To experience these works is ultimately to journey into states of consciousness. In the two Vorcex Series paintings from 1984, a series of internal frames bracket the viewer’s field of vision, offering portals of entry. In each, however, thick snake-like forms coil their way across the pictorial space and, seemingly, out into the gallery space as well, blocking the portal, appearing lyrical and decorative here, vulgar and threatening there. At first viewing, the monumental “Roberta’s Trip” (1985) offers a panoramic vista of a wondrous new realty in which everything is neatly ordered, rational and clear. Discrepancies in alignment and placement then begin to reveal themselves: forms float on nothing and go nowhere, perspective is askew, rhythms are broken, the whole indeterminate and in flux. An emotional spectrum encompassing awe, delight, wonder, dismay, anxiety, and doubt are thus encountered within a single work. While speaking a language of precise forms, Held’s paintings of the middle eighties hark back to his Abstract Expressionist works of the 1950s, in which impulsive, painted gestures played a similarly evocative role, simultaneously structuring and subverting the overall composition.
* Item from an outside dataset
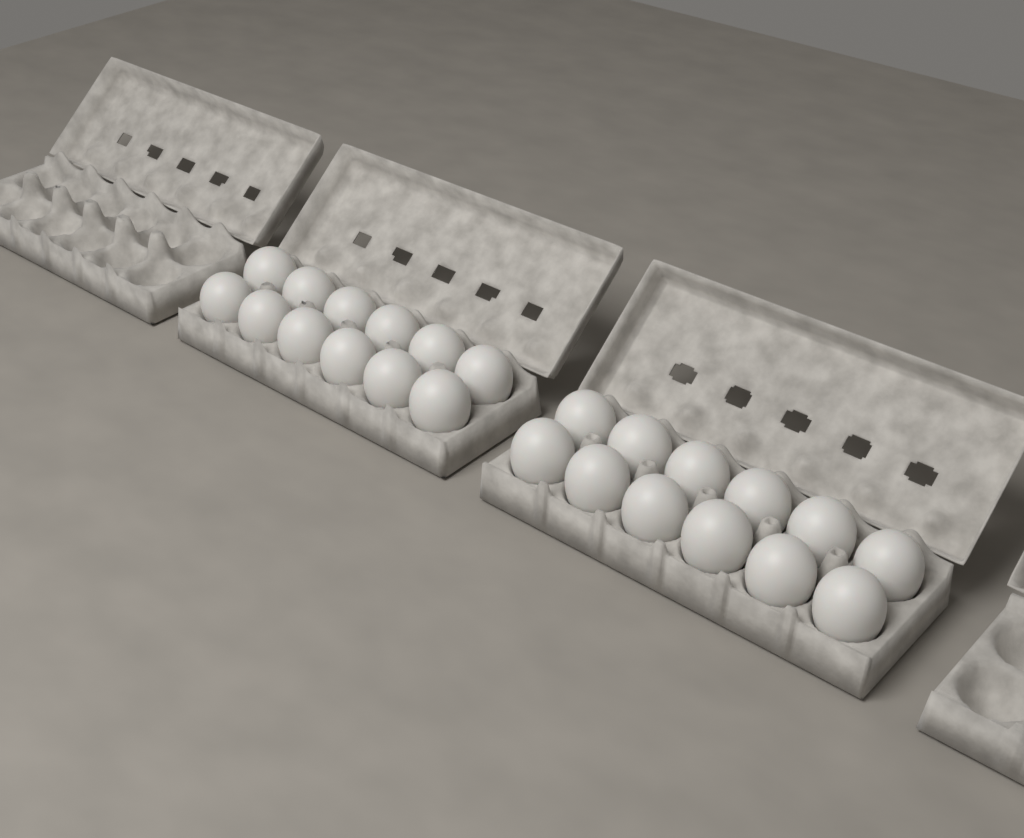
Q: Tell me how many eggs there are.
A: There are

From the vantage point of today, the surfaces of Held’s paintings of the mid-1980s appear, in fact, so pristine and the manipulations of perspective so complex and sophisticated that they suggest computer-generated design and digital imaging. Their angled projections into space call to mind, among other things, the colorful graphics of the Garmin GPS navigational system. Held, however, worked directly on canvas without the aid of technologically advanced media, each work the product of prolonged concentration and effort (some occupying him for over a year), the process one of constant revising, adjusting and over-painting.
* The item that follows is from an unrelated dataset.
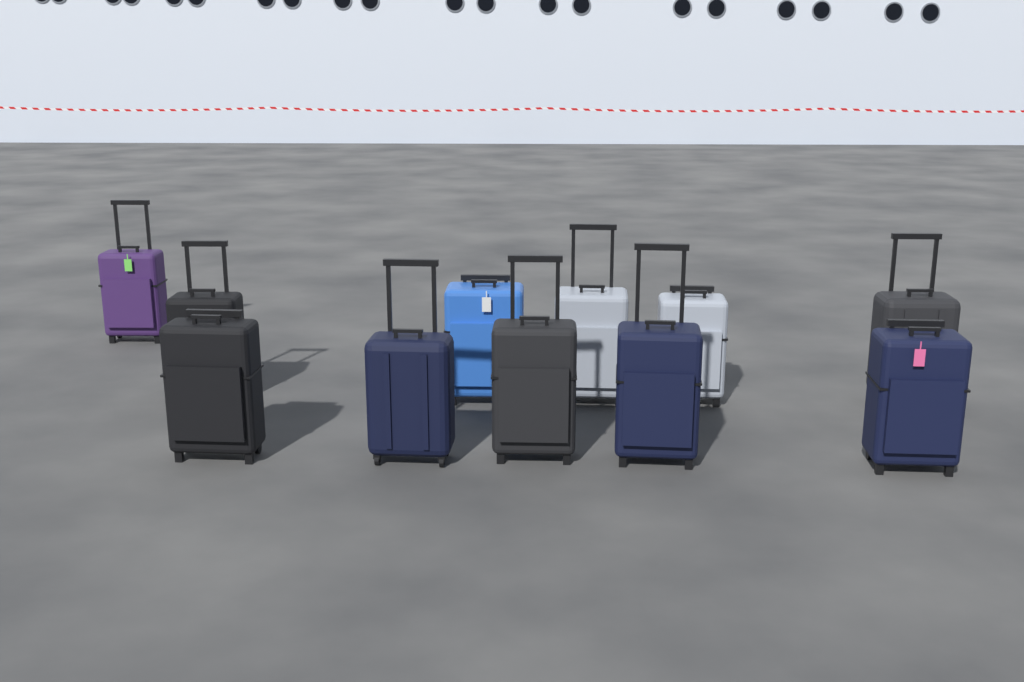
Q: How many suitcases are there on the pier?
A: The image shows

The forward-looking nature of this work is enhanced with the recognition that Held’s constructed worlds, suspended as they are between representation and abstraction, quite literally set the stage for aspects of recent art. Held was an unnamed presence standing behind much of the work in the Whitney Museum’s Remote Viewing: Invented Worlds in Recent Painting and Drawing, curated by Elizabeth Sussman in 2005, the year of Held’s death. This show presented work by eight artists, including Franz Ackerman, Matthew Ritchie, Terry Winters, and Julie Mehretu, who create vast panoramas of alternate worlds that are experienced through time and make unapologetic use of illusionistic space. The Kasmin Gallery exhibition demonstrated that a major (even monumental, given the physical scale of his work) retrospective that spans the fifty-plus years of Held’s career is needed to assert the historical significance and contemporary relevance of an artist who grandly and poetically anticipated the way we navigate the twenty-first century world.